Il libro che raccoglie interventi e documenti degli ultimi due anni conferma clamorosamente questo inspiegabile silenzio di cui avvertimmo tutta la gravità fin da Monticchiello di cui tuttora ci si limita a ricordare – vedi anche la relazione della Zoppi-il bollino dell’UNESCO ma a ignorare che li opera una ANPIL ossia un’area protetta locale di ben 60.000 ettari.

Devo dire che la prima osservazione - anzi domanda – politica, che mi viene da rivolgere è se la cura Matteoli che per lungo tempo fu imposta ai parchi nazionali anche tosco-emiliani fu un fatto irrilevante e le proteste che giustamente suscitò specialmente da parte di Claudio Martini, non segnalavano un ‘danno’ al governo del territorio della nostra regione e proprio in alcune di quelle aree critiche di cui parla il Praa.

Ricordiamole: Arcipelago Toscano con il suo marasma edilizio-urbanistico, l’Appennino Tosco –Emiliano dove è stato sperimentato sotto il coordinamento della regione Toscana quel progetto Ape con le regione Emilia e Liguria ‘Una città di villaggi dalla Padania al Tirreno’, che vide mancare all’appello proprio il nuovo parco nazionale perché commissariato. Possibile che quei parchi finalmente tornati alla normalità in situazioni di criticità tanto delicate per ragioni molto diverse possano accontentarsi di una filiera incentrata su regione, province e comuni. Davvero parchi e autorità di bacino (penso all’Arno che nel Praa vi figura concretamente come area protetta con tanto di apposito finanziamento) possano sparire dalle vecchie matrioske e anche dalla nuova filiera istituzionale? C’è qualcuno che ricorda –dal libro sembrerebbe proprio di no-che i parchi per legge dovrebbero fare ben due piani e che per quello pluriennale socio-economico la regione Toscana è tra le poche (anzi forse l’unica) che predispose anche una sua direttiva regionale specifica?

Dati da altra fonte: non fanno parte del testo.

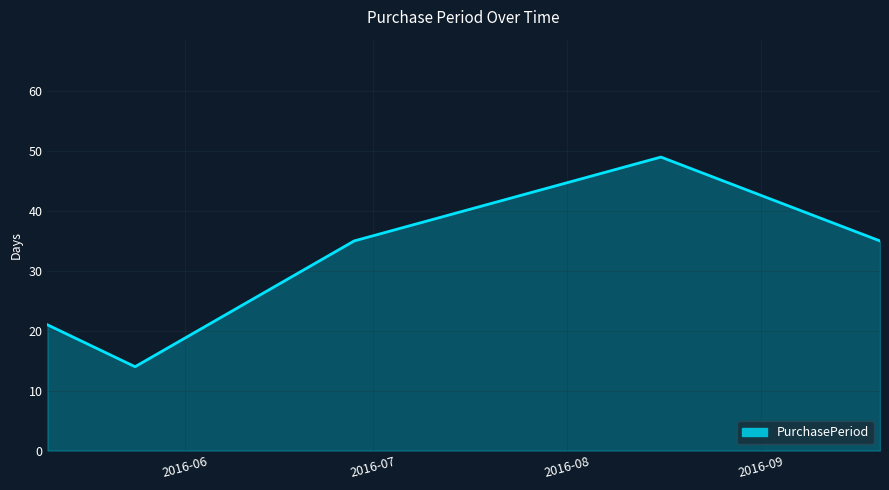

Reading left to right, what are all the values shown in this chart?

21	14	35	49	35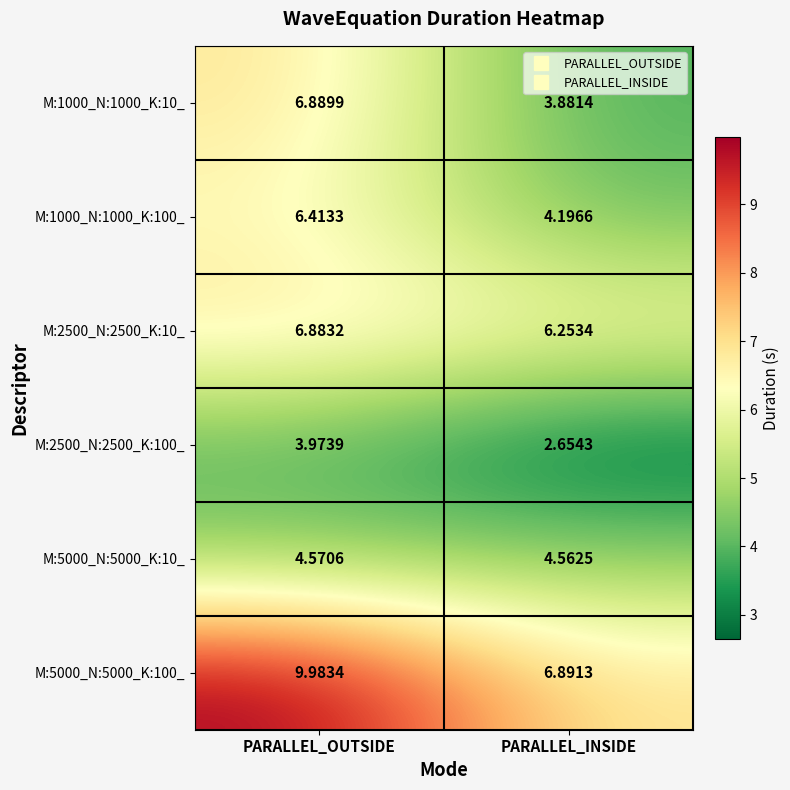

At which category is the sum across all series the highest?

PARALLEL_OUTSIDE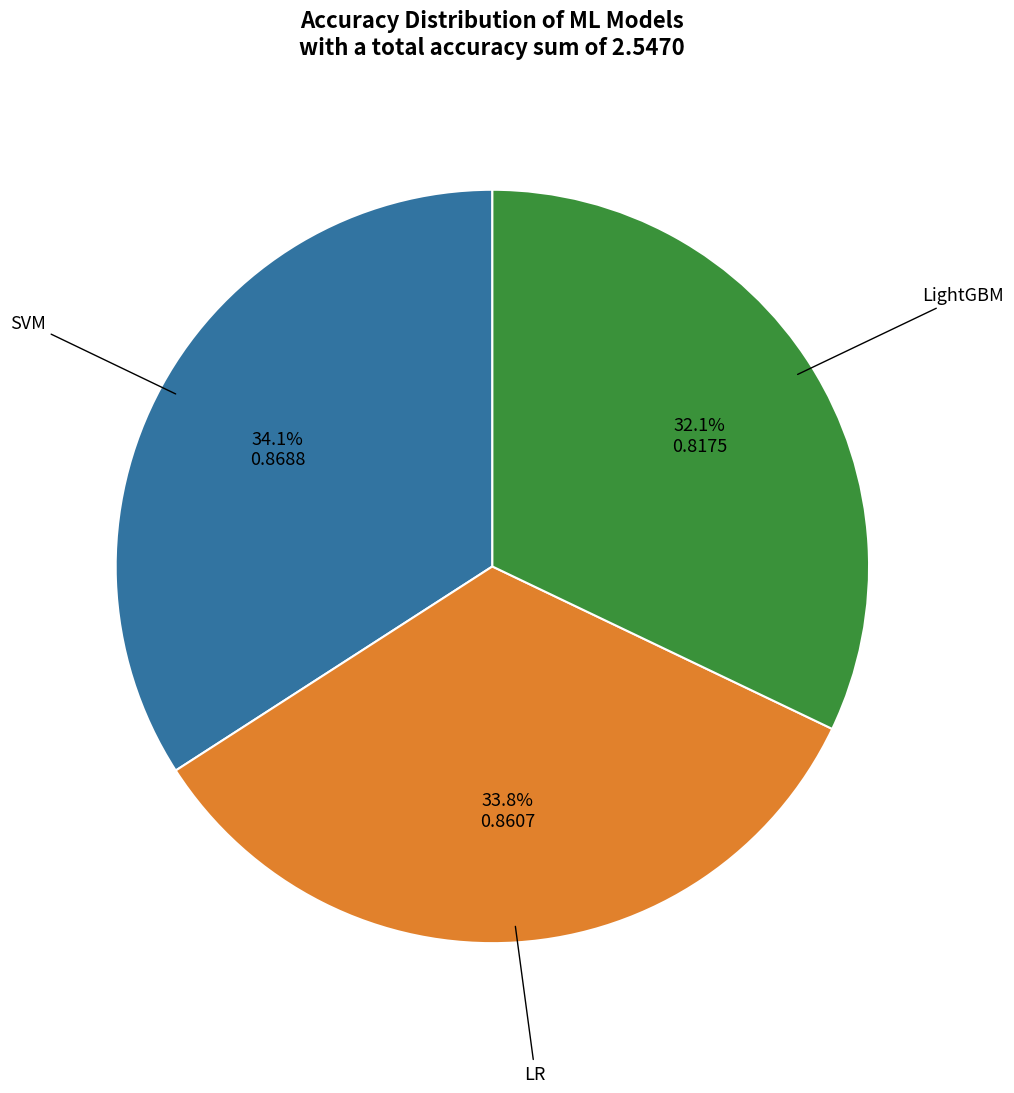

Does any single category account for the majority?

No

D’altronde che nessuna delle 500 pagine di questo libro sia dedicata al tema non può non sorprendere ed anche allarmare. Ma va detto pure che qui la responsabilità non è interamente attribuibile ai molti i cui interventi abbiamo potuto leggere o rileggere nel libro ma anche a chi ha taciuto quando era bene parlasse. Per fortuna si è ancora in tempo a partire proprio dalla nuova legge regionale sulle aree protette che ci offre una occasione unica per farlo seriamente.